The seminar’s speakers stressed that Muhammadiyah — a pioneer of modern education among the country’s Islamic organizations for over a century — had always been committed to mandatory basic education, from six years of schooling originally to 12 years today, and that this commitment helped curb the temptation to marry off children before they were “of age”.

However, as the rector of ITB Ahmad Dahlan, Mukhaer Pakanna told The Jakarta Post, child marriage still continues, including in the campus surroundings of high rises and malls.

One student in the audience voiced doubt as to how young adults could prevent child marriage. “How do I face my relatives?” she asked, referring to a young relative who was facing family pressure to marry.

Nur Achmad said instead of marrying off minors to avoid sin, Muslims should instead refer to the chapter of An-Nissa in the Quran, which among others says that guardians should fear Allah “[...] if they had left weak offspring behind” which could include child brides and their children.

Since children are married with the permission of their parents and mostly male local religious leaders and officials, the abuse and misinterpretation of religious teachings and values will likely continue.

Despite excuses to end family poverty, studies have also found that poverty and child marriage were intergenerational.
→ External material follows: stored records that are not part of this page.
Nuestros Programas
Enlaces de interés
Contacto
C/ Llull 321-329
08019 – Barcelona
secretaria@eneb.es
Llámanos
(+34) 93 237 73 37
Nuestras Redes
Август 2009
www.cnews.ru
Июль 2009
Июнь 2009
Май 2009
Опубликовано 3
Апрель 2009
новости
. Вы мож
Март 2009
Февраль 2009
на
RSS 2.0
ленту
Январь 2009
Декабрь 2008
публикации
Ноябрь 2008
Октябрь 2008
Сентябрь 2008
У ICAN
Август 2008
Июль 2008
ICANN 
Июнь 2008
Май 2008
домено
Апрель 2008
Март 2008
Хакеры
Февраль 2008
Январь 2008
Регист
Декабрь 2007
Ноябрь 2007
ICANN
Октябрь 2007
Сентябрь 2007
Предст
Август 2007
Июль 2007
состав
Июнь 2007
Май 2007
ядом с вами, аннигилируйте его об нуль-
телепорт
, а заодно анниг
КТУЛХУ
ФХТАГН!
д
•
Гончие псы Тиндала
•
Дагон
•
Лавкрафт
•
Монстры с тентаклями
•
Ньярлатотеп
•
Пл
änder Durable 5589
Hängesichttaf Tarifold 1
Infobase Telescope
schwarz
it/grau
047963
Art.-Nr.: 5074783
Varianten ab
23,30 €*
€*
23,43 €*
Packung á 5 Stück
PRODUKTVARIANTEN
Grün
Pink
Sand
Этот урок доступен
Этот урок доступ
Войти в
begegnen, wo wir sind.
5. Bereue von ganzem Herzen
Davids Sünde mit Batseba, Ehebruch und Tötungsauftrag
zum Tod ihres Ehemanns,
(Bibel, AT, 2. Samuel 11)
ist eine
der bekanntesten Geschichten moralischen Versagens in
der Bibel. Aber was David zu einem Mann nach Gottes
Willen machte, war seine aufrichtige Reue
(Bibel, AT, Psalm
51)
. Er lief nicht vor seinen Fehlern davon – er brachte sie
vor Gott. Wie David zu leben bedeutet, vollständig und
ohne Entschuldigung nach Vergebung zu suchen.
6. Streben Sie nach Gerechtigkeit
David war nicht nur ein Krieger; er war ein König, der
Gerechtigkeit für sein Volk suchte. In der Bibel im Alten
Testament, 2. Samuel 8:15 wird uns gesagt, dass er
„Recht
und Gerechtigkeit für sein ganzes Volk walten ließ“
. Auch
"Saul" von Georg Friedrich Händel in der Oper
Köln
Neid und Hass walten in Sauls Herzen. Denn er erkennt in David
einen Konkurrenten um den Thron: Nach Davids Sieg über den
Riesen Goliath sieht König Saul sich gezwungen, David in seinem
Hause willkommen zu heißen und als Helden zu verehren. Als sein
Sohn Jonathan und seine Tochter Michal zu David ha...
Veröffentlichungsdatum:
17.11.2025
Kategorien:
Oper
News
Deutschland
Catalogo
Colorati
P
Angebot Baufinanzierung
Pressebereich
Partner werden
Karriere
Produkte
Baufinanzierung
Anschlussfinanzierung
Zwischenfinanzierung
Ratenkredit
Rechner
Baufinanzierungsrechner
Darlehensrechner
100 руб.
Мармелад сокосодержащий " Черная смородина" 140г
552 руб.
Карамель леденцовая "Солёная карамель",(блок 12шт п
The child brides mostly lose their right to develop their full potential, with survivors saying that their world suddenly “came to an end” when they learned of their betrothal.

The Rumah KitaB study has found that child marriage is common in areas with “severe ecological damage” due to overexploitation of natural resources. Researchers say that during a localized economic crisis and land shortage, the economic role of men declines and shifts to one of upholding perceived morality.

If men, particularly those in influential positions do not join the campaign against child marriage, officials and advocates of children’s rights fear that the pervading excuses for allowing child marriages will render ineffective the new marriageable age as enshrined in law.